Ответ для себя я знал.
Я недоумевал, почему при мысли о казни Шэя Борна у меня в горле застрял комок, хотя мы были знакомы всего две недели.
– Мне очень жаль.
– Угу, – откликнулся он, – угу.
– Поли-ция! – выкрикнул Джои, и секунду спустя вошел надзиратель Смайт, а вслед за ним Уитакер.
Они отвели Крэша в камеру с душем. Расследование истории с нашим пьяным водопроводным краном, очевидно, не выявило ничего убедительного, помимо плесени в трубах, и нам вновь выделили время на личную гигиену. Но потом, вместо того чтобы покинуть первый ярус, Смайт потоптался на мостике и остановился перед камерой Шэя.

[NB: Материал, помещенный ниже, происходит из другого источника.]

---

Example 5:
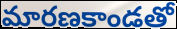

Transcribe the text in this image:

మారణకాండతో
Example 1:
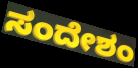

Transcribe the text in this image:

ಸಂದೇಶಂ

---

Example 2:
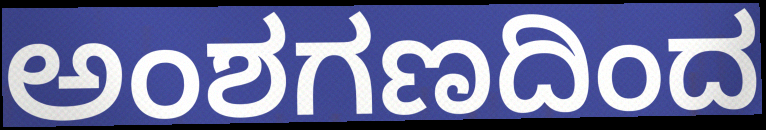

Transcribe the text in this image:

ಅಂಶಗಣದಿಂದ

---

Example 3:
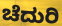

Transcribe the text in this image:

ಚೆದುರಿ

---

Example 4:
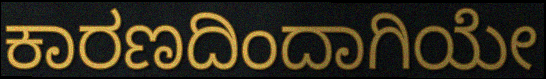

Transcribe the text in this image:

ಕಾರಣದಿಂದಾಗಿಯೇ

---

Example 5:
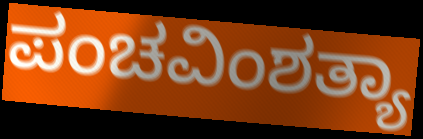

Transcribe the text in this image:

ಪಂಚವಿಂಶತ್ಯಾ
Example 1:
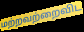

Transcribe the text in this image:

மற்றவற்றைவிட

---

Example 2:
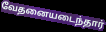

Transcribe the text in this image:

வேதனையடைந்தார்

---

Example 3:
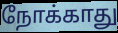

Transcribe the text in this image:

நோக்காது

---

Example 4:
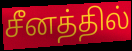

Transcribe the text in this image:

சீனத்தில்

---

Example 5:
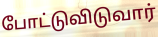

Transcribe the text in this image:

போட்டுவிடுவார்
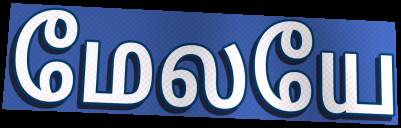
மேலயே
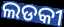
ଲଡକୀ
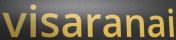
visaranai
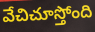
వేచిచూస్తోంది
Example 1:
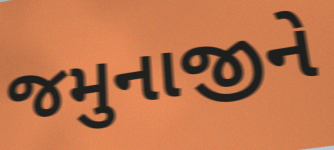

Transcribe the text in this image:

જમુનાજીને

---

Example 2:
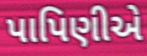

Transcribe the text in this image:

પાપિણીએ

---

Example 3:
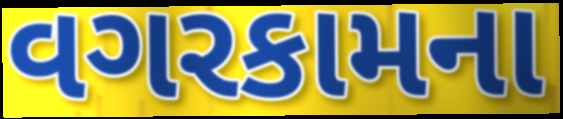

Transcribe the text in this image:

વગરકામના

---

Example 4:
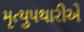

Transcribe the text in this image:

મૃત્યુપથારીએ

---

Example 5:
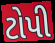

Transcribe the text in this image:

– Послушай, – начал Смайт, – на прошлой неделе ты мне кое-что сказал.
– Разве?
– Ты сказал, чтобы я заглянул внутрь. – Он помолчал. – Моя дочь была больна. Очень больна. Вчера врачи велели нам с женой попрощаться с ней. Я был вне себя от горя и ужасно разозлился. Вот я и схватил плюшевого мишку, которого мы брали с собой из дому в больницу, и разодрал его. Внутри он оказался набит скорлупками арахиса, а у нас и мысли не было заглянуть туда. – Смайт покачал головой. – Моя крошка не умирает, она даже не болела. Просто это аллергия. Но откуда ты узнал?
– Я не…
– Не важно.
Смайт засунул руку в карман и достал что-то небольшое, завернутое в фольгу. Это оказалось пышное шоколадное пирожное.
– Я принес его из дому. Моя жена их печет. Она хотела тебя угостить.
– Джон, нельзя давать ему контрабанду, – сказал Уитакер, оглядываясь через плечо на пульт управления.